Technical glitches began about a minute into the ostensibly ceremonial meeting of Gov. Ron DeSantis and the three Cabinet members, when a phone connection with the new U.S. embassy in Jerusalem cut out during the invocation offered inside the Capitol’s Cabinet chamber.
“Uh, we’ve lost the conference line, so we’re reconnecting,” a DeSantis aide interrupted. The gentleman never did get to finish his prayer.
The hearing, billed as historic by the governor’s office, was intended to cement ties between Florida and Israel, and to collect information about water resources and resiliency against terrorism and natural disaster. Everyday Floridians would participate via a Florida Channel video feed, aides promised.
That sounded illegal to the Florida First Amendment Foundation, which with four news organizations went to the Leon County Circuit Court on Tuesday seeking an injunction to block the hearing. Judge Angela Dempsey refused on ground that DeSantis and the Cabinet members couldn’t be served notice of the lawsuit – because they were more than 6,000 miles away in Israel. She rejected a plea to reconsider on Wednesday morning.
The hearing was incidental to a 98-member trade mission that state officials said aimed to establish connections between Israeli and Floridian businesses, trade organizations, and colleges and universities. Also on Wednesday, DeSantis held a ceremonial signing for legislation (HB 741) intended to crack down on antisemitism in Florida’s public schools and universities.
In practice, the video hookup didn’t work out well. Few, if any, members of the actual public showed up to watch the proceedings from the Cabinet room, where aides had arranged to forward questions to the officials in Jerusalem. The audience of about 20 appeared heavily tilted toward state officials, plus a half-dozen journalists. DeSantis Cabinet aide Beau Beaubien said at the meeting’s conclusion that no members of the public had asked any questions, but that people could do so during the next scheduled Cabinet meeting on Tuesday, June 4.
The perils of the remote government meeting were certainly evident inside the Cabinet room, as the governor’s people struggled to reestablish the connection, repeatedly punching in a conference code number that the networking system didn’t accept. “Sorry, I did not recognize that conference code. Please try again,” the system responded six times before the aides gave up.
DeSantis and the Cabinet members soldiered on through this, quietly audible via a Florida Channel feed on an audience member’s laptop.
Some six minutes in, DeSantis appeared on video screens inside the Cabinet chamber, sitting at a table covered by a white cloth, backdropped by a stone wall and a gnarled tree growing through an opening in the room’s roof.
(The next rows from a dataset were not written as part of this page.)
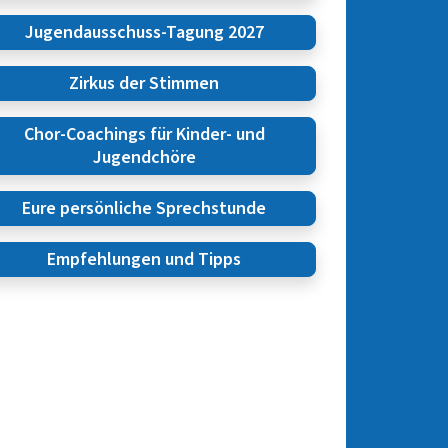
Jugendausschuss-Tagung 2027
Zirkus der Stimmen
Chor-Coachings für Kinder- und
Jugendchöre
Eure persönliche Sprechstunde
Empfehlungen und Tipps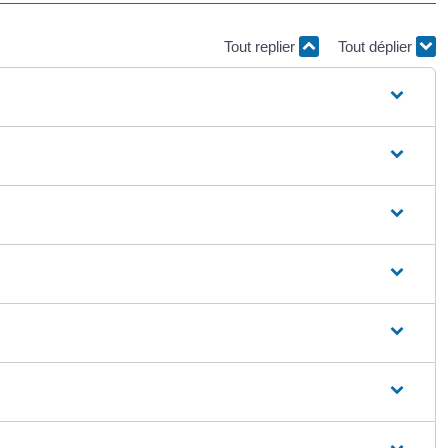
Tout replier
Tout déplier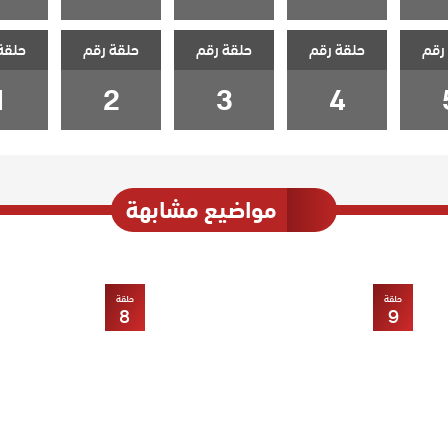
رقم
حلقة رقم
حلقة رقم
حلقة رقم
حلقة
1
2
3
4
مواضيع مشابهة
حلقة
حلقة
8
9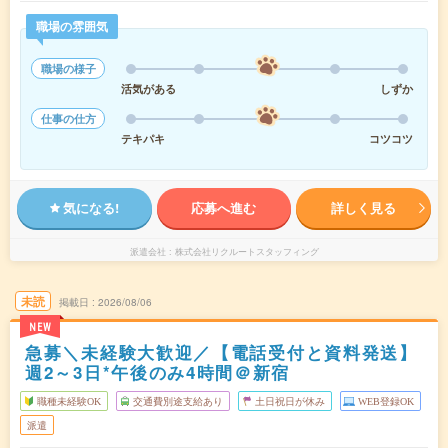
職場の雰囲気
職場の様子
活気がある
しずか
仕事の仕方
テキパキ
コツコツ
気になる!
応募へ進む
詳しく見る
派遣会社
株式会社リクルートスタッフィング
未読
掲載日
2026/08/06
NEW
急募＼未経験大歓迎／【電話受付と資料発送】
週2～3日*午後のみ4時間＠新宿
職種未経験OK
交通費別途支給あり
土日祝日が休み
WEB登録OK
派遣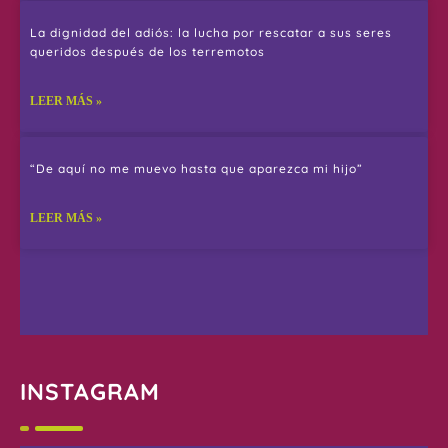
La dignidad del adiós: la lucha por rescatar a sus seres
queridos después de los terremotos
LEER MÁS »
“De aquí no me muevo hasta que aparezca mi hijo”
LEER MÁS »
INSTAGRAM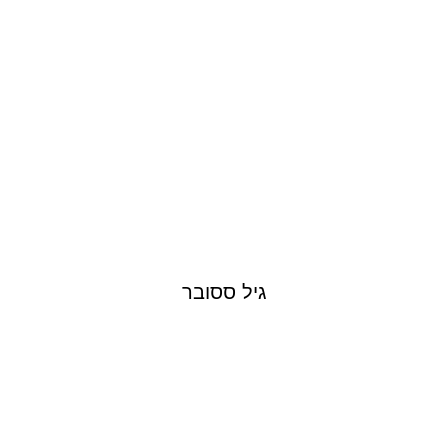
GIL SASSOVER
גיל ססובר
OMER YEFET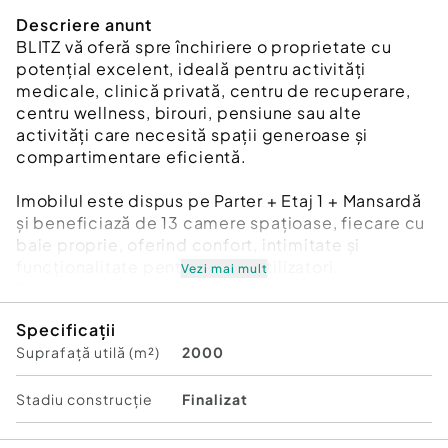
Descriere anunt
BLITZ vă oferă spre închiriere o proprietate cu
potențial excelent, ideală pentru activități
medicale, clinică privată, centru de recuperare,
centru wellness, birouri, pensiune sau alte
activități care necesită spații generoase și
compartimentare eficientă.
Imobilul este dispus pe Parter + Etaj 1 + Mansardă
și beneficiază de 13 camere spațioase, fiecare cu
baie proprie, oferind confort, intimitate și
funcționalitate pentru viitorii utilizatori.
Vezi mai mult
Proprietatea dispune de recepție amenajată, sală
de mese și bucătărie complet funcțională, fiind
Specificații
pregătită pentru desfășurarea imediată a
Suprafață utilă (m²)
2000
activității.
În plus, imobilul beneficiază de locuri de parcare,
zonă de relaxare și spații generoase ce permit
Stadiu construcţie
Finalizat
multiple posibilități de amenajare și organizare, în
funcție de necesitățile afacerii.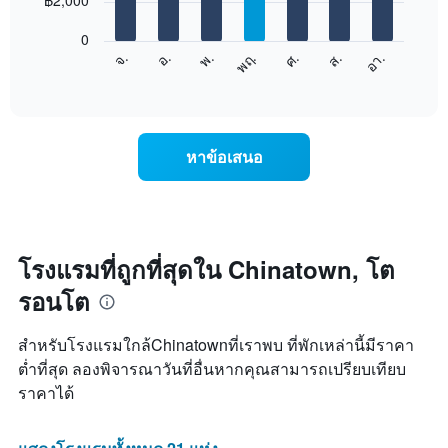
฿2,000
มี
bars.
แกน
0
X
แผนภูมิ
ศ.
พฤ.
พ.
อ.
จ.
อา.
ส.
1
ต่อ
End
แกน
of
ไป
interactive
แสดง
นี้
chart
เดือน
แสดง
แผนภูมิ
ราคา
หาข้อเสนอ
มี
เฉลี่ย
แกน
ของ
Y
ห้อง
1
พัก
แกน
ใน
แแส
แต่ละ
โรงแรมที่ถูกที่สุดใน Chinatown, โต
ดง
วัน
ราคา
รอนโต
ของ
เฉลี่ย
สัปดาห์
ของ
แผนภูมิ
สำหรับโรงแรมใกล้Chinatownที่เราพบ ที่พักเหล่านี้มีราคา
ห้อง
มี
พัก
ต่ำที่สุด ลองพิจารณาวันที่อื่นหากคุณสามารถเปรียบเทียบ
แกน
ราคาได้
X
1
แกน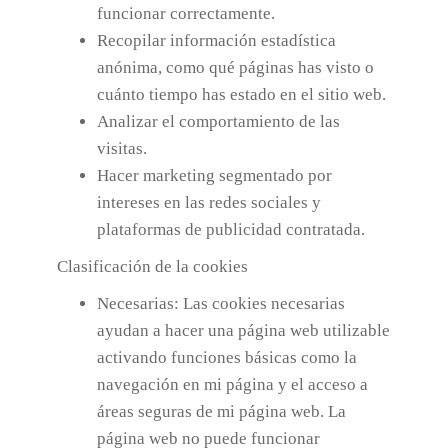
funcionar correctamente.
Recopilar información estadística
anónima, como qué páginas has visto o
cuánto tiempo has estado en el sitio web.
Analizar el comportamiento de las
visitas.
Hacer marketing segmentado por
intereses en las redes sociales y
plataformas de publicidad contratada.
Clasificación de la cookies
Necesarias: Las cookies necesarias
ayudan a hacer una página web utilizable
activando funciones básicas como la
navegación en mi página y el acceso a
áreas seguras de mi página web. La
página web no puede funcionar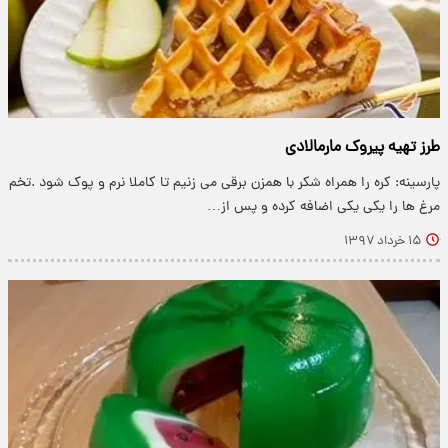
طرز تهیه پیروک مارمالادی
پارسینه: کره را همراه شکر با همزن برقی می زنیم تا کاملا نرم و پوک شود .تخم
مرغ ها را یکی یکی اضافه کرده و پس از…
۱۵ خرداد ۱۳۹۷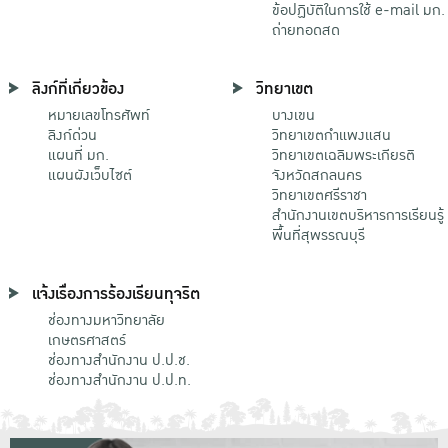
ข้อปฏิบัติในการใช้ e-mail มก.
ถ่ายทอดสด
ลิงก์ที่เกี่ยวข้อง
วิทยาเขต
หมายเลขโทรศัพท์
บางเขน
ลิงก์ด่วน
วิทยาเขตกําแพงแสน
แผนที่ มก.
วิทยาเขตเฉลิมพระเกียรติ
แผนผังเว็บไซต์
จังหวัดสกลนคร
วิทยาเขตศรีราชา
สำนักงานเขตบริหารการเรียนรู้
พื้นที่สุพรรณบุรี
แจ้งเรื่องการร้องเรียนทุจริต
ช่องทางมหาวิทยาลัย
เกษตรศาสตร์
ช่องทางสำนักงาน ป.ป.ช.
ช่องทางสำนักงาน ป.ป.ท.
Flanking him were Attorney General Ashley Moody and Chief Financial Officer Jimmy Patronis – although the camera soon swung stage right, to include Commissioner of Agriculture and Consumer Services Nikki Fried, the only Democrat and Jewish member of the Cabinet.
DeSantis’ initial comments were inaudible inside the Cabinet room, although the sound soon picked up. At times, the sound didn’t track with the video feed. (The Florida Channel’s archived video is of better quality.)
The governor and Cabinet OK’d a resolution that DeSantis said recognized the “special relationship” between Florida and Israel, which he called a “very tiny but a very important outpost of freedom” within the Middle East.
At one point, DeSantis appeared to endorse Israel’s policy of planting settlements in Palestinian territories in the West Bank and annexing the Golan Heights. The governor has scheduled a meeting with expansionist Prime Minister Benjamin Netanyahu on Thursday – presuming Netanyahu manages to form a governing coalition and doesn’t have to call new elections.
“When we were in Tel Aviv, you look east and you see hills. There’s a lot of people who say that should be given away – which would basically make Israel very vulnerable,” DeSantis said. He pointed to threats from Hamas, Hezbollah, ISIS, Syrian President Bashar al-Assad, Islamic Jihad, and Iran. “Everyone I’ve listed wants to wipe Israel off the map,” he said.
Fried saw the expedition as underscoring a promise she made to herself during her first visit to Israel 25 years earlier “to protect and defend the state of Israel,” she said. She praised its innovations, technology, and research, calling it “a beacon for … freedom.”
Moody extolled Israel’s commitment to democracy, only to be interrupted by the telephone conference system saying, “I’ll connect you to your conference now.”
“And they have excelled in technology,” she joked following the interruption.